DEINE AUFGABEN:
1. Nenne alle Personen, die im Auszug über Ernie Els mit Namen vorkommen.
2. Gib den Auszug über Ernie Els von „SUN CITY taz“ bis „großer Schluck daneben.“ wortgetreu wieder.

++++ AUSGEWÄHLTER AUSZUG ++++

15 Millimeter kosten zwei Millionen

Noch nie hat ein Golfspieler so viel auf einmal verdient wie der Südafrikaner Ernie Els im Dorado des Entertainment

SUN CITY taz ■ Fast eine Stunde nach dem dramatischen Showdown saßen Liezl Els samt Töchterchen Samantha (2) auf dem Sofa und warteten auf Papa Ernie. Die Kleine trank Wasser aus einer schnöden Plastikflasche, was nicht eben angemessen war. So viel Geld auf einmal verdient, und die Kohle reicht nicht für ein ordinäres Glas? Liezl Els muss lachen: „Ach, die Kleine muss doch noch üben.“ Schwupp, schon geht ein großer Schluck daneben.

Zwei Millionen US-Dollar Preisgeld hatte der südafrikanische Lokalmatador Ernie Els (30) soeben gewonnen, so viel wie noch nie ein Golfspieler auf dieser Welt zuvor. Bei einem Turnier, das zudem seinesgleichen sucht auf der Welt. Der Ort: das Entertainmentdorado Sun City, zwei Autostunden nordwestlich von Johannesburg, eine künstliche Oase des Protzes mitten in der Wüste des ehemaligen Homelands Bophuthatswana. Das Event: „The One Million Dollar“-Turnier.

++++ VORLIEGENDE ANGABEN ++++

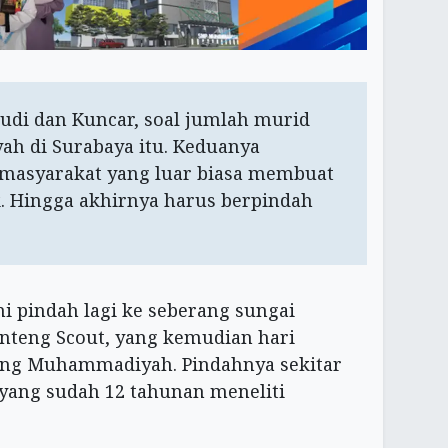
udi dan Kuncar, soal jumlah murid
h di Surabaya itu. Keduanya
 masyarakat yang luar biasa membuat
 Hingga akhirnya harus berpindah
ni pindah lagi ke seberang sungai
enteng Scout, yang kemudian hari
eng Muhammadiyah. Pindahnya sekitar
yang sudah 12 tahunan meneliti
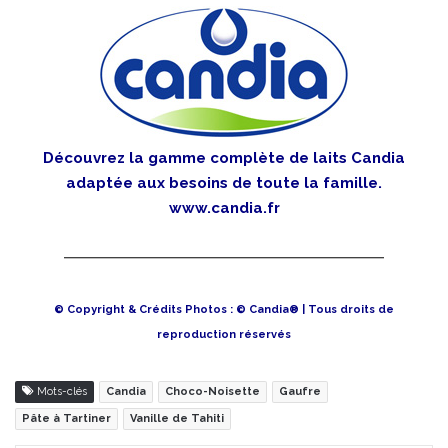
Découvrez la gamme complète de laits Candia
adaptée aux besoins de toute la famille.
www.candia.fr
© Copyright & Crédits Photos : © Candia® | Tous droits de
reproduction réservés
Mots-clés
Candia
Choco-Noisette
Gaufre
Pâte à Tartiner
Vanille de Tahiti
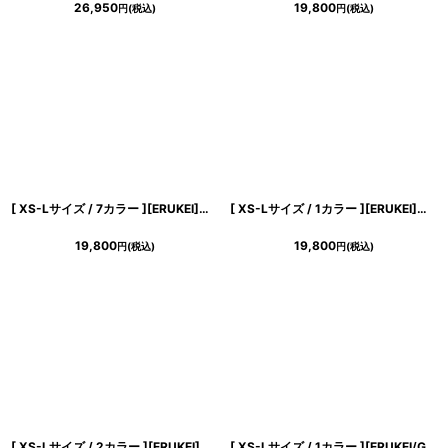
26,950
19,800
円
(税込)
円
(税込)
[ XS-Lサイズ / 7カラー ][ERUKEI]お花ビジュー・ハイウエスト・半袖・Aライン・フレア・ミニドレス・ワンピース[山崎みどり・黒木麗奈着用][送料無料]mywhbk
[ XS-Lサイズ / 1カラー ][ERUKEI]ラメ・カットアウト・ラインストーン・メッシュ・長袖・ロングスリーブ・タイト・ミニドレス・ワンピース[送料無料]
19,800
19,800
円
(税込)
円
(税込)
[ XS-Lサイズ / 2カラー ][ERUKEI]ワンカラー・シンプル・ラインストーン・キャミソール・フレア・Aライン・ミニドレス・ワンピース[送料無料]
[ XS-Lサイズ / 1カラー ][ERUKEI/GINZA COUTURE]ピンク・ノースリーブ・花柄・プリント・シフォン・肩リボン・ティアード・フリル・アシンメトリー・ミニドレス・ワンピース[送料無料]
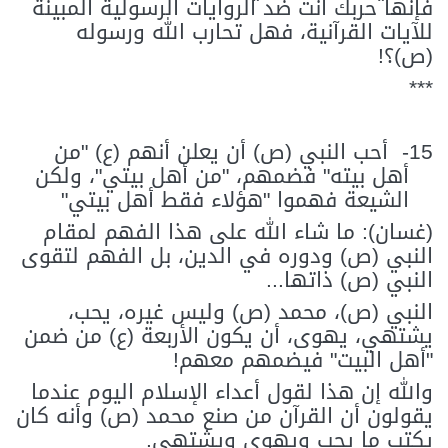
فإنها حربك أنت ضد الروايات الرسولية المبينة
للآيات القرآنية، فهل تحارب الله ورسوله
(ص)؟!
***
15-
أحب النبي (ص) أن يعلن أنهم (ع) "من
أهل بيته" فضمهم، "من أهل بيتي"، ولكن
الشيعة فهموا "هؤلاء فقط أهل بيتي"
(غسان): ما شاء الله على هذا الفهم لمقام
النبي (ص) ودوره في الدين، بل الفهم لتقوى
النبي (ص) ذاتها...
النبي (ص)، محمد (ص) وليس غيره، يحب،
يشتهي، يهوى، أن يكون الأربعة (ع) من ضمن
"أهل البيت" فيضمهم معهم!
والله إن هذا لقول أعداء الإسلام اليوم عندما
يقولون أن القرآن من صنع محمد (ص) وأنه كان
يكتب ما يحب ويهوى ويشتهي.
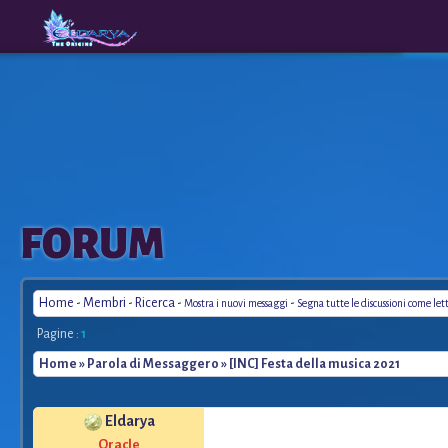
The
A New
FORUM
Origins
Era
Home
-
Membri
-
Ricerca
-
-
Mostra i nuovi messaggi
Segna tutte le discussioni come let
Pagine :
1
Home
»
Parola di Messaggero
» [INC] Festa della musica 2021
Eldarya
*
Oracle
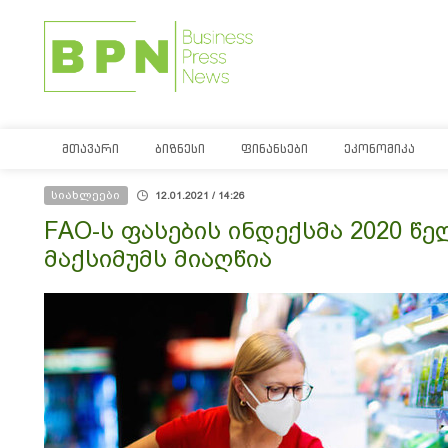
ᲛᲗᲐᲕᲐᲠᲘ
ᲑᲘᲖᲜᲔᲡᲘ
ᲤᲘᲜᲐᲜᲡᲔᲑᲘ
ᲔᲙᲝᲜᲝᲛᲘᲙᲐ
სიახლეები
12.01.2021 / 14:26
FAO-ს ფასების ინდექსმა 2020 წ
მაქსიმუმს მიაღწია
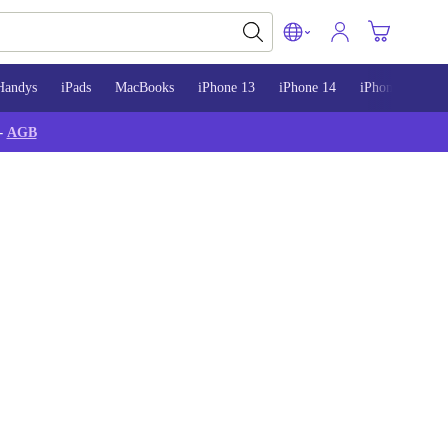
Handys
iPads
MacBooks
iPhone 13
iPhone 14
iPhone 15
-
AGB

++++
++++ VORLIEGENDE ANGABEN ++++

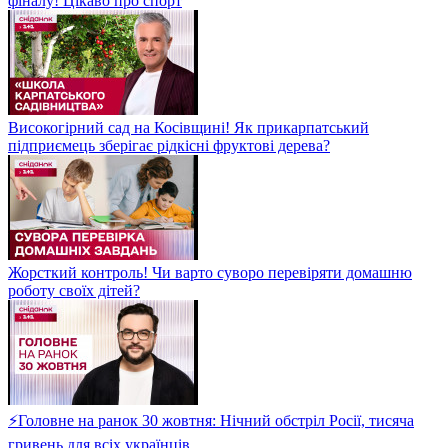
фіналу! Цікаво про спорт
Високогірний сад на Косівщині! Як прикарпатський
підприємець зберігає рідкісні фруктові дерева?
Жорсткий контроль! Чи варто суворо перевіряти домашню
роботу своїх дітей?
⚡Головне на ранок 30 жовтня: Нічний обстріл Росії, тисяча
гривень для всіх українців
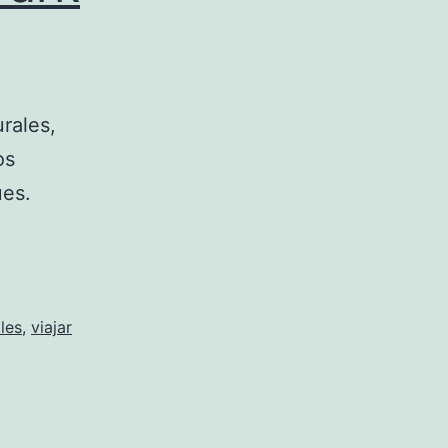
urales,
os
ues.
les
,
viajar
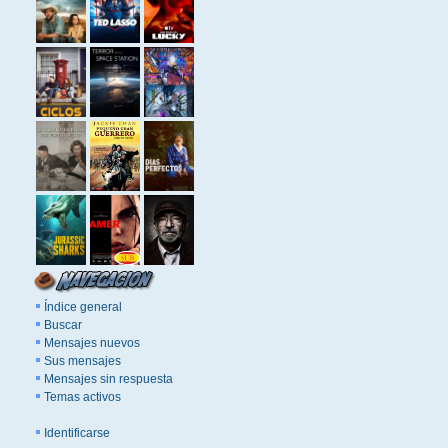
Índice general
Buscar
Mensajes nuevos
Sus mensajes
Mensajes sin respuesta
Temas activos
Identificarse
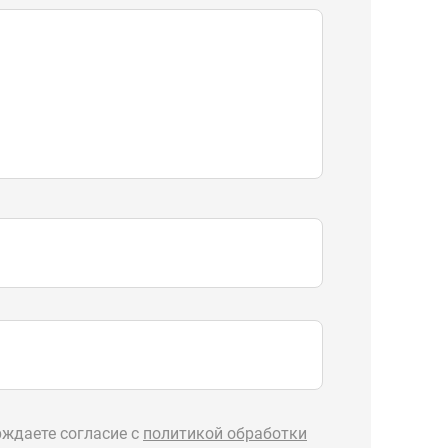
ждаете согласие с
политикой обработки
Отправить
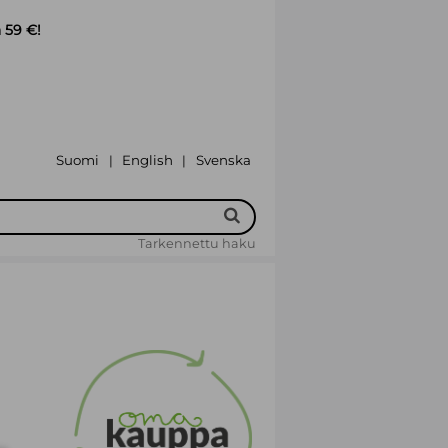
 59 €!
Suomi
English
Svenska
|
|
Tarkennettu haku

++++
++++ VORLIEGENDE ANGABEN ++++

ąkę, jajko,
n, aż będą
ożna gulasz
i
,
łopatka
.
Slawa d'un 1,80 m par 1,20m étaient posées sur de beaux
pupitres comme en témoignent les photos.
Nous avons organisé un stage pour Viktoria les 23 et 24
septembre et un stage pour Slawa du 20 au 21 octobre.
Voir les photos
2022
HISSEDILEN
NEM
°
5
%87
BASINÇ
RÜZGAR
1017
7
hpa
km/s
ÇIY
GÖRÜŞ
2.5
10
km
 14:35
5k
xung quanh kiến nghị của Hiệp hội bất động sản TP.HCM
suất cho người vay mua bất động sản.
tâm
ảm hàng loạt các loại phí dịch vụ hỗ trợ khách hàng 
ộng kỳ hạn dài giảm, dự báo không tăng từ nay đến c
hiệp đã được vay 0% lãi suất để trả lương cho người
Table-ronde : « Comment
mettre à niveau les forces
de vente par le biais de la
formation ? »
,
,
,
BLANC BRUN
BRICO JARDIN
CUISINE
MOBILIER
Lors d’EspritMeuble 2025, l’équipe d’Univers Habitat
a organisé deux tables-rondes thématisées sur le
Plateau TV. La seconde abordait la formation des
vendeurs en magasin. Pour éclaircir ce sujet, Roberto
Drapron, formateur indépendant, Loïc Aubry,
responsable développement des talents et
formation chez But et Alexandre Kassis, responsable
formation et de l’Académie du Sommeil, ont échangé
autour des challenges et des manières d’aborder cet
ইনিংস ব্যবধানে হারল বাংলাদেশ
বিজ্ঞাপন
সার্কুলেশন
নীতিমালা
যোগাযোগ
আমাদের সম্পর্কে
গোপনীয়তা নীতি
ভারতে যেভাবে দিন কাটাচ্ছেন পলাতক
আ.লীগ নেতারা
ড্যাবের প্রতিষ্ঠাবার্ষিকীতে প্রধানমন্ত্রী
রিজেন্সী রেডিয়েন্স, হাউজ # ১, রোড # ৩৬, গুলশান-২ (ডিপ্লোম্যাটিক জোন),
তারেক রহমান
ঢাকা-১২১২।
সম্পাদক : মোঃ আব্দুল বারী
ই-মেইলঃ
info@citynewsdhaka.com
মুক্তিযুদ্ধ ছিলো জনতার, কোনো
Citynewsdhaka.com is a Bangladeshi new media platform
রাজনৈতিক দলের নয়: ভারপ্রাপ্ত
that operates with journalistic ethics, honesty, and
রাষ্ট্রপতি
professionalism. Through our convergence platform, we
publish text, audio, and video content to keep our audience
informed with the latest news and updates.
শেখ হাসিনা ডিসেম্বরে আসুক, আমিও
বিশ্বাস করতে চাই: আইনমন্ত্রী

++++

LÖSUNGEN:
1. Liezl Els, Samantha, Ernie Els

2.
SUN CITY taz ■ Fast eine Stunde nach dem dramatischen Showdown saßen Liezl Els samt Töchterchen Samantha (2) auf dem Sofa und warteten auf Papa Ernie. Die Kleine trank Wasser aus einer schnöden Plastikflasche, was nicht eben angemessen war. So viel Geld auf einmal verdient, und die Kohle reicht nicht für ein ordinäres Glas? Liezl Els muss lachen: „Ach, die Kleine muss doch noch üben.“ Schwupp, schon geht ein großer Schluck daneben.